▶ [Given passage]
— Start —

# Baseline PPO with Action Masking Demo

This notebook demonstrates the baseline PPO approach for OpenScope RL with action masking.

**Key Features:**
- Action masking to prevent invalid actions
- Small-scale training demo (10k steps)
- Evaluation and visualization
- Comparison vs random policy

**Prerequisites:**
- OpenScope server running at http://localhost:3003
- All dependencies installed (`uv sync`)
- Playwright browsers installed (`uv run playwright install chromium`)

## 📚 Learning Objectives

By the end of this notebook, you will understand:

1. **Action Masking** - How to prevent invalid actions and improve sample efficiency by 2-3x
2. **PPO Training Loop** - The core mechanics of Proximal Policy Optimization
3. **Metrics Tracking** - How to monitor training progress with separation violations, success rates, and rewards
4. **Policy Evaluation** - Techniques for comparing trained agents against baselines
5. **Model Persistence** - Saving and loading trained models for deployment

**Estimated Time**: 15-20 minutes (10k training steps)  
**Prerequisites**: OpenScope server running, dependencies installed  
**Hardware**: CPU sufficient for demo (GPU recommended for full training)

## Section 1: Setup & Environment Creation

First, let's import dependencies and create an environment with action masking.

In [None]:
import sys
from pathlib import Path
import os

print(sys.prefix)

# Add parent directory to path
sys.path.append(str(Path.cwd().parent))

# Disable tqdm notebook widgets to avoid JS rendering errors in some Jupyter frontends
os.environ["TQDM_NOTEBOOK"] = "0"

import numpy as np
import matplotlib.pyplot as plt
from stable_baselines3 import PPO
from sb3_contrib.common.wrappers import ActionMasker

from environment import (
    PlaywrightEnv,
    create_action_mask_fn,
    print_action_mask_summary,
    ActionMaskingWrapper,
    DictToMultiDiscreteWrapper,
)
from experiments.metrics import MetricsTracker

print("Imports successful!")

### Create Environment with Action Masking

In [None]:
# Create base environment
env = PlaywrightEnv(
    airport="KLAS",
    max_aircraft=50,  # Increased cap for controlled aircraft
    headless=False,
    timewarp=1000,
    episode_length=180,  # 2 minutes
)

# Convert Dict action space to MultiDiscrete for PPO compatibility
env = DictToMultiDiscreteWrapper(env)

# Apply action masking wrapper
mask_fn = create_action_mask_fn(env)
env = ActionMasker(env, mask_fn)

print(f"Environment created!")
print(f"Observation space: {env.observation_space}")

— End —

(Data items)
— Start —

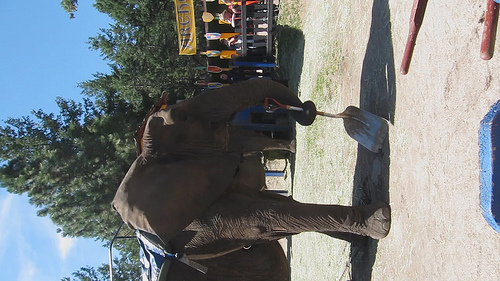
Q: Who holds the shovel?
A: An elephant.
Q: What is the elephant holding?
A: A shovel.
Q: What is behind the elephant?
A: The tallest tree in the photo.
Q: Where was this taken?
A: Circus.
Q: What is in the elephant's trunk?
A: Shovel.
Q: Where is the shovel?
A: In the elephant's trunk.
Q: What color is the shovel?
A: Silver.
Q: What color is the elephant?
A: Gray.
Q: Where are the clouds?
A: In the sky.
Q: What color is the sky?
A: Blue.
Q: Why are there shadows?
A: Sunny.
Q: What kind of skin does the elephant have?
A: Wrinkled.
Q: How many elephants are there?
A: 1.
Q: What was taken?
A: Picture.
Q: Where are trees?
A: Behind elephant.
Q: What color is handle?
A: Red.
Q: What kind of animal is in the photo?
A: An elephant.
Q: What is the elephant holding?
A: A shovel.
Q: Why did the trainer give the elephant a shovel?
A: To dig.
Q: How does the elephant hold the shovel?
A: With its trunk.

— End —

▶ [Direction A] In the PPO action masking notebook, transcribe everything from "## 📚 Learning" down to "(10k training steps)" without altering a single character.
▶ [Direction B] In the PPO action masking notebook, which airport code is passed when the base environment is created?

▶ [Answer A]
## 📚 Learning Objectives

By the end of this notebook, you will understand:

1. **Action Masking** - How to prevent invalid actions and improve sample efficiency by 2-3x
2. **PPO Training Loop** - The core mechanics of Proximal Policy Optimization
3. **Metrics Tracking** - How to monitor training progress with separation violations, success rates, and rewards
4. **Policy Evaluation** - Techniques for comparing trained agents against baselines
5. **Model Persistence** - Saving and loading trained models for deployment

**Estimated Time**: 15-20 minutes (10k training steps)

▶ [Answer B] KLAS